The nature of the transaction (i.e., purchase, sale or any other type of acquisition or disposition);

The price of the security at which the transaction was effected;

The name of the broker, dealer or bank with or through which the transaction was effected; and

The date the Access Person submits the report.

 

A copy of the Quarterly Transaction Report Form, is included as Exhibit U. The CCO reviews all received Quarterly Transaction Report Forms.

 

D.    Preclearance of Transactions

 

All Access Persons are prohibited from acquiring any security distributed in an Initial Public Offering, without obtaining the prior approval of the CCO. Any request for pre-clearance is to be submitted to the CCO utilizing the Securities Transaction Pre-Clearance Form, attached as Exhibit V. In addition, All Access Persons are prohibited from acquiring any securities for their personal accounts distributed in a Limited Offering, without the express prior approval of the CCO through utilization of the Securities Transaction Pre-Clearance Form. In instances where Access Persons, after receiving prior approval, acquire a security in a Limited Offering, Access Persons have an affirmative obligation to disclose this investment to the CCO if the Access Person participates in any subsequent consideration of any potential investment by any client of Formidable in the issuer of those securities.

 

 

 

 

E.     Insider Trading

 

The securities laws prohibit trading by a person while in the possession of Material Nonpublic Information about a company or about the market for that company’s securities. The securities laws also prohibit a person who is in possession of material nonpublic information from communicating any such information to others. Section 204A of the Act requires that investment advisers maintain and enforce written policies reasonably designed to prevent the misuse of Material Nonpublic Information by the investment adviser or any person associated with the investment adviser. Insider trading violations are likely to result in harsh consequences for the individuals involved, including exposure to investigations by the SEC and criminal and civil prosecution.

 

1.     Trading on Material NonPublic Information

 

No employee of an investment adviser who is in possession of Material Nonpublic Information about a company, or about the market for that company’s securities, is permitted to purchase or sell those securities until the information becomes public and the market has had time to react to it. Should you have any doubt regarding the propriety of a proposed securities transaction, you should seek advice from the CCO, who has been designated by Formidable to handle such matters.

 

2.     Disclosure of Material NonPublic Information

 

No Supervised Person may disclose Material Nonpublic Information about a company or about the market for that company’s securities:

 

To any person except to the extent necessary to carry out the legitimate business obligations of Formidable; or

In circumstances in which the information is likely to be used for unlawful trading.

 

3.     Questions About Formidable’s Insider Trading Policy

 

While compliance with the law and with Formidable’s policies and procedures described above is each individual’s responsibility, interpretive questions may arise, such as whether certain information is Material Nonpublic Information, or whether trading restrictions should be applicable in a given situation.
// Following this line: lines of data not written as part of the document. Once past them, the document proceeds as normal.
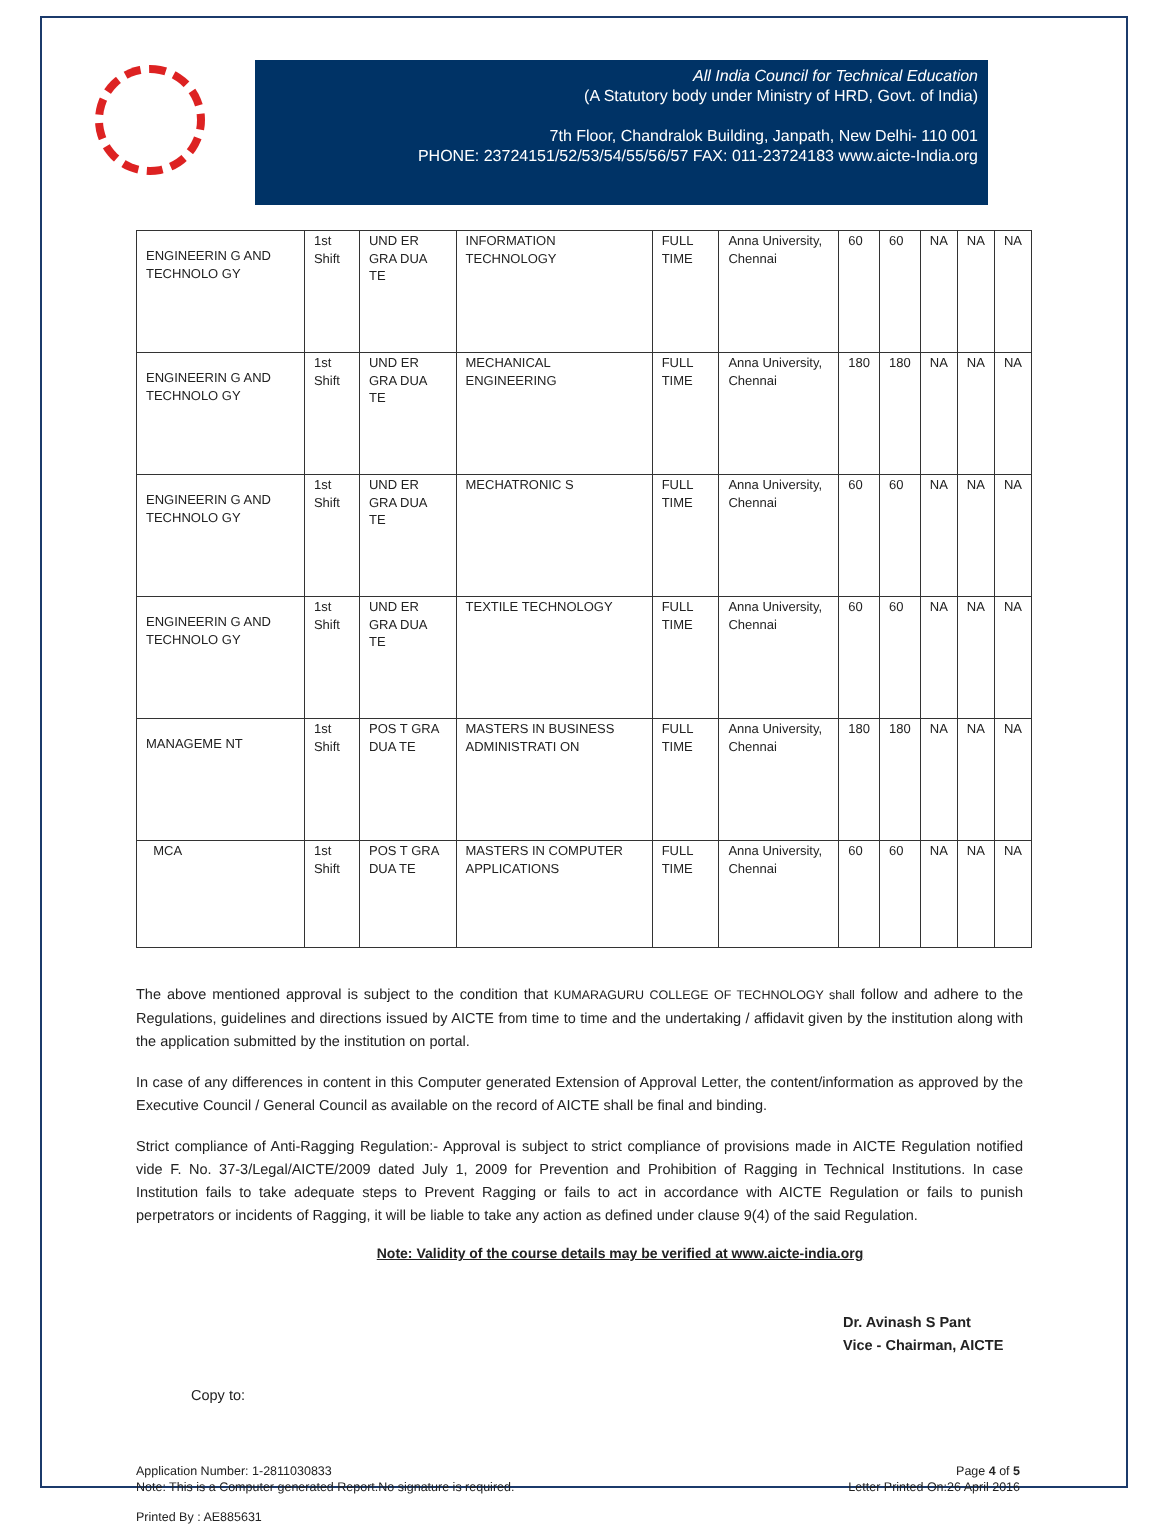All India Council for Technical Education
(A Statutory body under Ministry of HRD, Govt. of India)
7th Floor, Chandralok Building, Janpath, New Delhi- 110 001
PHONE: 23724151/52/53/54/55/56/57 FAX: 011-23724183 www.aicte-India.org
| ENGINEERIN G AND TECHNOLO GY | 1st Shift | UND ER GRA DUA TE | INFORMATION TECHNOLOGY | FULL TIME | Anna University, Chennai | 60 | 60 | NA | NA | NA |
| ENGINEERIN G AND TECHNOLO GY | 1st Shift | UND ER GRA DUA TE | MECHANICAL ENGINEERING | FULL TIME | Anna University, Chennai | 180 | 180 | NA | NA | NA |
| ENGINEERIN G AND TECHNOLO GY | 1st Shift | UND ER GRA DUA TE | MECHATRONIC S | FULL TIME | Anna University, Chennai | 60 | 60 | NA | NA | NA |
| ENGINEERIN G AND TECHNOLO GY | 1st Shift | UND ER GRA DUA TE | TEXTILE TECHNOLOGY | FULL TIME | Anna University, Chennai | 60 | 60 | NA | NA | NA |
| MANAGEME NT | 1st Shift | POS T GRA DUA TE | MASTERS IN BUSINESS ADMINISTRATI ON | FULL TIME | Anna University, Chennai | 180 | 180 | NA | NA | NA |
| MCA | 1st Shift | POS T GRA DUA TE | MASTERS IN COMPUTER APPLICATIONS | FULL TIME | Anna University, Chennai | 60 | 60 | NA | NA | NA |
The above mentioned approval is subject to the condition that KUMARAGURU COLLEGE OF TECHNOLOGY shall follow and adhere to the Regulations, guidelines and directions issued by AICTE from time to time and the undertaking / affidavit given by the institution along with the application submitted by the institution on portal.
In case of any differences in content in this Computer generated Extension of Approval Letter, the content/information as approved by the Executive Council / General Council as available on the record of AICTE shall be final and binding.
Strict compliance of Anti-Ragging Regulation:- Approval is subject to strict compliance of provisions made in AICTE Regulation notified vide F. No. 37-3/Legal/AICTE/2009 dated July 1, 2009 for Prevention and Prohibition of Ragging in Technical Institutions. In case Institution fails to take adequate steps to Prevent Ragging or fails to act in accordance with AICTE Regulation or fails to punish perpetrators or incidents of Ragging, it will be liable to take any action as defined under clause 9(4) of the said Regulation.
Note: Validity of the course details may be verified at www.aicte-india.org
Dr. Avinash S Pant
Vice - Chairman, AICTE
Copy to:
Application Number: 1-2811030833
Note: This is a Computer generated Report.No signature is required.
Page 4 of 5
Letter Printed On:26 April 2016
Printed By : AE885631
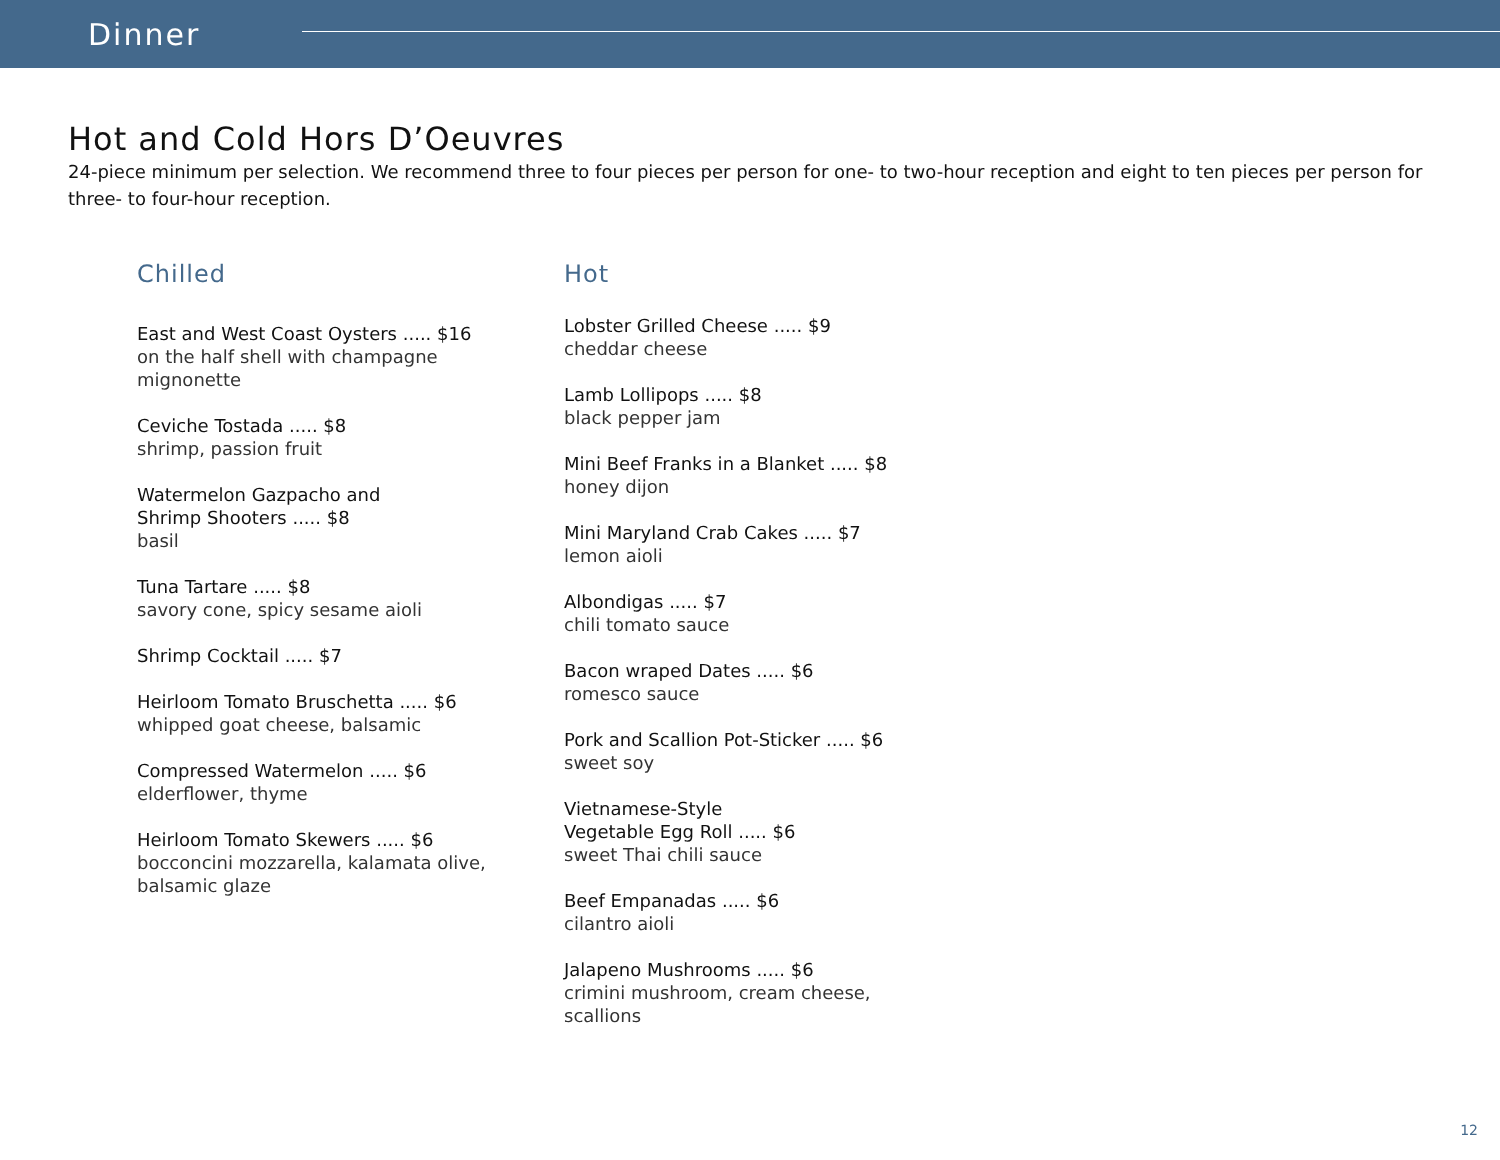Dinner
Hot and Cold Hors D’Oeuvres
24-piece minimum per selection. We recommend three to four pieces per person for one- to two-hour reception and eight to ten pieces per person for three- to four-hour reception.
Chilled
East and West Coast Oysters ..... $16
on the half shell with champagne
mignonette
Ceviche Tostada ..... $8
shrimp, passion fruit
Watermelon Gazpacho and
Shrimp Shooters ..... $8
basil
Tuna Tartare ..... $8
savory cone, spicy sesame aioli
Shrimp Cocktail ..... $7
Heirloom Tomato Bruschetta ..... $6
whipped goat cheese, balsamic
Compressed Watermelon ..... $6
elderflower, thyme
Heirloom Tomato Skewers ..... $6
bocconcini mozzarella, kalamata olive,
balsamic glaze
Hot
Lobster Grilled Cheese ..... $9
cheddar cheese
Lamb Lollipops ..... $8
black pepper jam
Mini Beef Franks in a Blanket ..... $8
honey dijon
Mini Maryland Crab Cakes ..... $7
lemon aioli
Albondigas ..... $7
chili tomato sauce
Bacon wraped Dates ..... $6
romesco sauce
Pork and Scallion Pot-Sticker ..... $6
sweet soy
Vietnamese-Style
Vegetable Egg Roll ..... $6
sweet Thai chili sauce
Beef Empanadas ..... $6
cilantro aioli
Jalapeno Mushrooms ..... $6
crimini mushroom, cream cheese,
scallions
12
Any questions should immediately be addressed with the CCO who has been designated by Formidable to respond to such questions.

 

 

 

 

4.     Violations

 

Violations of the Firm’s policies and procedures relative to prohibitions against insider trading will be regarded with the utmost seriousness and will subject personnel to disciplinary action.

 

F.     Reporting of Violations of the Code

 

All Supervised Persons must promptly report improper or suspicious activities, including any suspected violations of the Code and/or this Manual. Issues can be reported to the CCO in person, by telephone, email or written letter. Any reports of potential violations will be thoroughly investigated by the CCO, who will report directly to the executive officers on the matter.

 

G.    Retention of Certain Records

 

A record of each securities holdings report and transaction report, including any duplicate broker trade confirmation or account statements provided by an Access Person will be maintained by Formidable for the time period required by the Advisers Act. In addition, a record of the names of persons who are currently, or within the past five years were, Access Persons of Formidable will be maintained. See also Section V Books and Records/Recordkeeping.

 

H.    Definitions

 

Access Persons” means:

 

Any of Formidable’s Supervised Persons who have access to nonpublic information regarding any Formidable client’s purchase or sale of securities, is involved in making securities recommendations to Formidable clients or who has access to such recommendations that are nonpublic; or

Since providing investment advice is Formidable’s primary business, all of Formidable’s directors, officers, members and/or partners.

  

Automatic Investment Plan” means a program in which regular periodic purchases (or withdrawals) are made automatically in (or from) investment accounts in accordance with a predetermined schedule and allocation. An Automatic Investment Plan includes a dividend reinvestment plan.

 

Beneficial Ownership” means an Access Person having or sharing a direct or indirect pecuniary interest (i.e., the opportunity, directly or indirectly, to profit or share in any profit) in Covered Securities (or an Initial Public Offering or Limited Offering, as the case may be), directly or indirectly, through any contract, arrangement, understanding, relationship or otherwise.

 

 

 

 

Covered Security” means any security defined in Section 202(a)(18) of the Advisers Act (generally, all securities of every kind and nature), except that it does not include:

 

Direct obligations of the Government of the United States;

Bankers’ acceptances, bank certificates of deposit, commercial paper and high quality short-term debt instruments, including repurchase agreements;

Shares issued by money market funds;

Shares issued by open-end mutual funds; and

Shares issued by unit investment trusts that are invested exclusively in one or more open-end funds. This exception is aimed at variable insurance contracts that are funded by insurance company separate accounts organized as unit investment trusts.

 

Federal Securities Laws” means the Securities Act of 1933; the Sarbanes-Oxley Act of 2002; the Investment Company Act of 1940; the Investment Advisers Act of 1940; Title V of the Gramm-Leach-Bliley Act; any rules adopted by the SEC under any of these statutes; the Bank Secrecy Act as it applies to funds and investment advisers and any rules adopted thereunder by the SEC or the Department of Treasury.

 

Initial Public Offering” means an offering of securities registered under the Securities Act of 1933, the issuer of which, immediately before the registration, was not subject to the reporting requirements of section 13 or 15(d) of the Securities Exchange Act of 1934.

 

Limited Offering” means an offering that is exempt from registration under the Securities Act of 1933 pursuant to section 4(2) or section 4(5) or pursuant to rules 504, 505 or 506 under the Securities Act of 1933.

 

Material Information” means any information about a company, or the market for its securities, that, if disclosed, is likely to affect the market price of the company’s securities or to be considered important by the reasonable investor in deciding whether to purchase or sell those securities. Examples of information about a company which should be presumed to be “material” include, but are not limited to, matters such as:

 

Dividend increases or decreases;

Earnings estimates;

Changes in previously released earnings estimates;

Significant new products or discoveries;

Developments regarding major litigation by or against the company;

Liquidity or solvency problems;

Significant merger or acquisition proposals; or

Similar major events which would be viewed as having materially altered the information available to the public regarding the company or the market for any of its securities.

 

The foregoing is not intended to be an exhaustive list.

 

Nonpublic Information” means information that has not been publicly disclosed. Information about a company is considered to be nonpublic information if it is received under circumstances which indicate that it is not yet in general circulation.

 

 

 

 

"Supervised Person" means any partner, officer, director (or other person occupying a similar status or performing similar functions), or employee of Formidable, or other person who provides investment advice on behalf of Formidable and is subject to the supervision and control of Formidable.